Io sono convinto che questi Accordi procederanno, chi perde in tutta questa situazione è l’Iran, che vede sicuramente fallire il suo disegno di arrivare fino al Mediterraneo e fortemente erosa la sua capacità operativa, vista la fine che stanno facendo i suoi proxy a partire da Hezbollah, ma anche gli Houthi, che, con l’Iran di oggi che ha scarse capacità di alimentarli, avranno i loro problemi.
ALISEO: in questo contesto, che lei ha tratteggiato così intricato e delicato, l’Italia può svolgere ancora un ruolo, o siamo condannati all’irrilevanza?
Generale Camporini: i singoli Paesi dell’Unione Europea ben poco possono con la loro minuscola capacità operativa. La nostra capacità operativa in questo contesto si può definire “minuscola” così come quella francese, quella tedesca e quant’altro.
Io immagino che vi possa essere un ruolo per l’Unione Europea in quanto tale e quindi vedremo che cosa deciderà la Commissione e che cosa decideranno i governanti, perché ricordiamoci che la politica estera ha un carattere prettamente intergovernativo e non comunitario, e quindi il ruolo della Commissione è un ruolo se vogliamo marginale, per così dire di stimolo.

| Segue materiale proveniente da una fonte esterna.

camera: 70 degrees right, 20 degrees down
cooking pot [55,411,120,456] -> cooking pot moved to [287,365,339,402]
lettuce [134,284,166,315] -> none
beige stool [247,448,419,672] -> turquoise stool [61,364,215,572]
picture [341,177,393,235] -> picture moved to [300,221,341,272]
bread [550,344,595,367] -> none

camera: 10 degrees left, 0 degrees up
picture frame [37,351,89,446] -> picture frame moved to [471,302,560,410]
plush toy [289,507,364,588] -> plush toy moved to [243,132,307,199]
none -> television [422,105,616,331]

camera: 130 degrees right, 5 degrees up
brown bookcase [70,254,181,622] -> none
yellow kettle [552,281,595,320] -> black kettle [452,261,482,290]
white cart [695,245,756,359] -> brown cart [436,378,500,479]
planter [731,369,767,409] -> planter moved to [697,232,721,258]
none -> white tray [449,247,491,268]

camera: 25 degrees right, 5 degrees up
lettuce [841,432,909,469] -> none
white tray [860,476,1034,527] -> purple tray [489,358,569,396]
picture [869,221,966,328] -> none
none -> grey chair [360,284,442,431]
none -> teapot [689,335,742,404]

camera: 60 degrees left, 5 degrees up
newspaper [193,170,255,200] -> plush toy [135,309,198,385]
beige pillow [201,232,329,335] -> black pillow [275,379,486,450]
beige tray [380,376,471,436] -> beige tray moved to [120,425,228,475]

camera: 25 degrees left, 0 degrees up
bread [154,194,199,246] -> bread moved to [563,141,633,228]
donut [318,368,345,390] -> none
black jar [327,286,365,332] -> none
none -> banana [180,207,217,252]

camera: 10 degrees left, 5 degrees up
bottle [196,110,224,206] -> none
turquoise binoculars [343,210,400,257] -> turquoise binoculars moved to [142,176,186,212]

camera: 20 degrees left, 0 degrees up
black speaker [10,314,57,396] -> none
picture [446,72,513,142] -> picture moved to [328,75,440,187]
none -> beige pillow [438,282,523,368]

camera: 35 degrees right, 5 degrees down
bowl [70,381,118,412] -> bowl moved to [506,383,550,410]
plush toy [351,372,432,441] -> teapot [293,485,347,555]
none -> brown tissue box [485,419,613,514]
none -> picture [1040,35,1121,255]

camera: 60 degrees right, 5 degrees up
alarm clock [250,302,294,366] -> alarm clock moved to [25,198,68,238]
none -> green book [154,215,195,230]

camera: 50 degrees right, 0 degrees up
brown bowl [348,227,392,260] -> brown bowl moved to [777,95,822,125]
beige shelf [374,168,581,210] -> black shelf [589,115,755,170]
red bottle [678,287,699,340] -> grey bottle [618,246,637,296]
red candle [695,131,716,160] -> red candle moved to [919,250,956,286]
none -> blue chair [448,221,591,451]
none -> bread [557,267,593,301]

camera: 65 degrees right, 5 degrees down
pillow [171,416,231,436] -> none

Se i Paesi europei decideranno di recitare un ruolo in quest’area che è così vitale per loro, a questo punto ci potrebbe essere una loro partecipazione, sicuramente finanziaria, com’è stata fino ad adesso. L’Europa è uno dei più grandi sostenitori dal punto di vista finanziario, lo è stata anche negli anni passati. Ma anche dal punto di vista operativo, e cioè bisogna capire che fine farà Unifil in Libano, dove vedremo se l’Unione Europea giocherà un ruolo oppure se lo faranno i singoli Paesi.
Sono tutti quesiti che devono essere affrontati. L’importante è sapere che ci sono questi quesiti, perché se uno conosce i problemi si può avvicinare a delle soluzioni, e spesso riguardo il Medio Oriente non c’è stata adeguata consapevolezza dei problemi.